*Reading passage*.
####################

Yes, I certainly understand why they’re nervous, and to tell you the truth, these questions that I’m raising, that I’ve been grappling with for about 15, 16 years pretty intensely myself, they made me nervous, too. I’m very sympathetic. But I look back in history, and I think, you know, for a long time people who believed in Jesus, believed in the Bible, either tolerated or actively defended slavery. I grew up, you know, in the 1950s and ’60s, in an era when people who were very committed to the Bible, very committed to Jesus, were also very committed to segregation. I heard a lot of Christian people defend racism based on a Bible verse. So I think ethically, out of faithfulness to God and especially when we’re historically even marginally awake to history, we’ve got to realize that people in the name of the Christian faith have done some horrible things. We always have to be open to places where we’re wrong. And maybe this is one of the real problems, that if the public Christian voice is always telling everybody else to repent but it’s never applying that to itself, then in a certain way we’re violating Jesus’ teaching. We’re worried about the splinters in everybody else’s eye when we have boards in our own. That’s what I’m trying to do. I’m trying to say, “Look, we have some boards in our own. We have some things in our own vision that maybe need some attention.”
Are there truths related to the faith that we can know, that we can be certain about?
Well, first of all, when we talk about the word “faith” and the word “certainty,” we’ve got a whole lot of problems there. What do we mean by “certainty”? If I could substitute the word “confidence,” I’d say yes, I think there are things we can be confident about, and those are the things we have to really work with. This is one of the concerns that some people who are critical of my work have, and I understand their concern. Their concern is they feel you have a choice between certainty and a lack of confidence. Well, I think that there is a proper level of confidence. For example, the people who are sure that white supremacy was justifiable based on the Bible — they were certain about it. I don’t think they had many second thoughts about it. The Europeans who spread around the world and stole lands from the first nations, the native peoples of Africa, North America, South America, Asia — they had no shortage of confidence. They were certain that they were allowed to go and take everybody’s lands and, I mean, the results were horrific for hundreds of years.
So certainty can be dangerous. What we need is a proper confidence that’s always seeking the truth and that’s seeking to live in the way God wants us to live, but that also has the proper degree of self-critical and self-questioning passion. And that’s not a passion for being wishy-washy or, what was the word in the last election, to be a “flip-flopper.” It is a passion to say, “We might be wrong, and we are always going to stay humble enough that we’ll be willing to admit that.” I don’t see that as a lack of fidelity to the teaching of the Bible. I see that as trying to follow the teaching of the Bible. It has a lot of positive things to say about humility.
Are narrow, flawed, limited human beings able to ever fully grasp truth?

####################

(Stored entries)
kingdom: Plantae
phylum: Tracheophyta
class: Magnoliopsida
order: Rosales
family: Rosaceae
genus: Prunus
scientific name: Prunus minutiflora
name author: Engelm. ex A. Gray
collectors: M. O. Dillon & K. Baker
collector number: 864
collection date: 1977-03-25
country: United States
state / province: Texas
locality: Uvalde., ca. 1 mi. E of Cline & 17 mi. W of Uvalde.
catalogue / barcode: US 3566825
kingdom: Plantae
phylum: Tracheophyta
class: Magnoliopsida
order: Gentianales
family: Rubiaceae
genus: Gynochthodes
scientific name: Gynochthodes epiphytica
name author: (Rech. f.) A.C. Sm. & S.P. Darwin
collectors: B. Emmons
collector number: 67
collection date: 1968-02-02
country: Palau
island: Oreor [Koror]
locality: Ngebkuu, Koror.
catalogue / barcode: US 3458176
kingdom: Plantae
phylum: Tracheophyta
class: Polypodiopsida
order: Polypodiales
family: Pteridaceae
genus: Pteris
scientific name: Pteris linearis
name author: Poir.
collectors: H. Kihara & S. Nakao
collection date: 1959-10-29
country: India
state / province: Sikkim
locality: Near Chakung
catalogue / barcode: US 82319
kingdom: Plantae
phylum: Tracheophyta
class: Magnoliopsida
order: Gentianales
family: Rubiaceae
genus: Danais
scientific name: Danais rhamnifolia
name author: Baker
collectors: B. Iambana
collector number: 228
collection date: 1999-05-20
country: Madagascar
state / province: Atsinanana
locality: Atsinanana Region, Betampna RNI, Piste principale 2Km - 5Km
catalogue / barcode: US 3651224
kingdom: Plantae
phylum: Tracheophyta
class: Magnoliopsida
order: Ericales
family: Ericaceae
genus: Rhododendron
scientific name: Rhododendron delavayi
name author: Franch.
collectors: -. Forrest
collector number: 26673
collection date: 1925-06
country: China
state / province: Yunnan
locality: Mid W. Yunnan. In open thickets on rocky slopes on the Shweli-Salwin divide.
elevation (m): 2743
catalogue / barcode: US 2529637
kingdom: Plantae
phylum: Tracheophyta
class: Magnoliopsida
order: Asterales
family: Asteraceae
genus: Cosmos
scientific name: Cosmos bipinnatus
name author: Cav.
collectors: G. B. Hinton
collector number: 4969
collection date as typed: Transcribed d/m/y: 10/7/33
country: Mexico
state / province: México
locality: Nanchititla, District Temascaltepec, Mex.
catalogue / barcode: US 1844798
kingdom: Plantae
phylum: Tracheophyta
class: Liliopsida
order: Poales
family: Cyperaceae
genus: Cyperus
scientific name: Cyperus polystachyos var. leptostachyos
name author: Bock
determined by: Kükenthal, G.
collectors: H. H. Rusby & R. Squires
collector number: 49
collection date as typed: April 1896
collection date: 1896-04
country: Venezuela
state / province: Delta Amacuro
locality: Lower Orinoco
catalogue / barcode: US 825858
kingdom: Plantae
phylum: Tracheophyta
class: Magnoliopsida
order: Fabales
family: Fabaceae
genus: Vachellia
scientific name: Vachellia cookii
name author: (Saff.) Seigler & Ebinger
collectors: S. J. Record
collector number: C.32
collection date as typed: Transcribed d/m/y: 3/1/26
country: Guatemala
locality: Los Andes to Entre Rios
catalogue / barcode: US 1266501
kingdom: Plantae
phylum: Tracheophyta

####################

*Job 1*.
In the interview passage, write out the part that opens with the words containing "So certainty can" and closes with "fully grasp truth?", substituting "modesty" for "humility".
*Job 2*.
Rewrite the listing from its start through the line that contains "catalogue / barcode: US 2529637", both included, as a two-column CSV with the columns "field" and "value". Give one row per listing line, and put each part in its own quoted field with line breaks turned into spaces.

*Written reply 1*.
So certainty can be dangerous. What we need is a proper confidence that’s always seeking the truth and that’s seeking to live in the way God wants us to live, but that also has the proper degree of self-critical and self-questioning passion. And that’s not a passion for being wishy-washy or, what was the word in the last election, to be a “flip-flopper.” It is a passion to say, “We might be wrong, and we are always going to stay humble enough that we’ll be willing to admit that.” I don’t see that as a lack of fidelity to the teaching of the Bible. I see that as trying to follow the teaching of the Bible. It has a lot of positive things to say about modesty.
Are narrow, flawed, limited human beings able to ever fully grasp truth?

*Written reply 2*.
field,value
"kingdom:","Plantae"
"phylum:","Tracheophyta"
"class:","Magnoliopsida"
"order:","Rosales"
"family:","Rosaceae"
"genus:","Prunus"
"scientific name:","Prunus minutiflora"
"name author:","Engelm. ex A. Gray"
"collectors:","M. O. Dillon & K. Baker"
"collector number:","864"
"collection date:","1977-03-25"
"country:","United States"
"state / province:","Texas"
"locality:","Uvalde., ca. 1 mi. E of Cline & 17 mi. W of Uvalde."
"catalogue / barcode:","US 3566825"
"kingdom:","Plantae"
"phylum:","Tracheophyta"
"class:","Magnoliopsida"
"order:","Gentianales"
"family:","Rubiaceae"
"genus:","Gynochthodes"
"scientific name:","Gynochthodes epiphytica"
"name author:","(Rech. f.) A.C. Sm. & S.P. Darwin"
"collectors:","B. Emmons"
"collector number:","67"
"collection date:","1968-02-02"
"country:","Palau"
"island:","Oreor [Koror]"
"locality:","Ngebkuu, Koror."
"catalogue / barcode:","US 3458176"
"kingdom:","Plantae"
"phylum:","Tracheophyta"
"class:","Polypodiopsida"
"order:","Polypodiales"
"family:","Pteridaceae"
"genus:","Pteris"
"scientific name:","Pteris linearis"
"name author:","Poir."
"collectors:","H. Kihara & S. Nakao"
"collection date:","1959-10-29"
"country:","India"
"state / province:","Sikkim"
"locality:","Near Chakung"
"catalogue / barcode:","US 82319"
"kingdom:","Plantae"
"phylum:","Tracheophyta"
"class:","Magnoliopsida"
"order:","Gentianales"
"family:","Rubiaceae"
"genus:","Danais"
"scientific name:","Danais rhamnifolia"
"name author:","Baker"
"collectors:","B. Iambana"
"collector number:","228"
"collection date:","1999-05-20"
"country:","Madagascar"
"state / province:","Atsinanana"
"locality:","Atsinanana Region, Betampna RNI, Piste principale 2Km - 5Km"
"catalogue / barcode:","US 3651224"
"kingdom:","Plantae"
"phylum:","Tracheophyta"
"class:","Magnoliopsida"
"order:","Ericales"
"family:","Ericaceae"
"genus:","Rhododendron"
"scientific name:","Rhododendron delavayi"
"name author:","Franch."
"collectors:","-. Forrest"
"collector number:","26673"
"collection date:","1925-06"
"country:","China"
"state / province:","Yunnan"
"locality:","Mid W. Yunnan. In open thickets on rocky slopes on the Shweli-Salwin divide."
"elevation (m):","2743"
"catalogue / barcode:","US 2529637"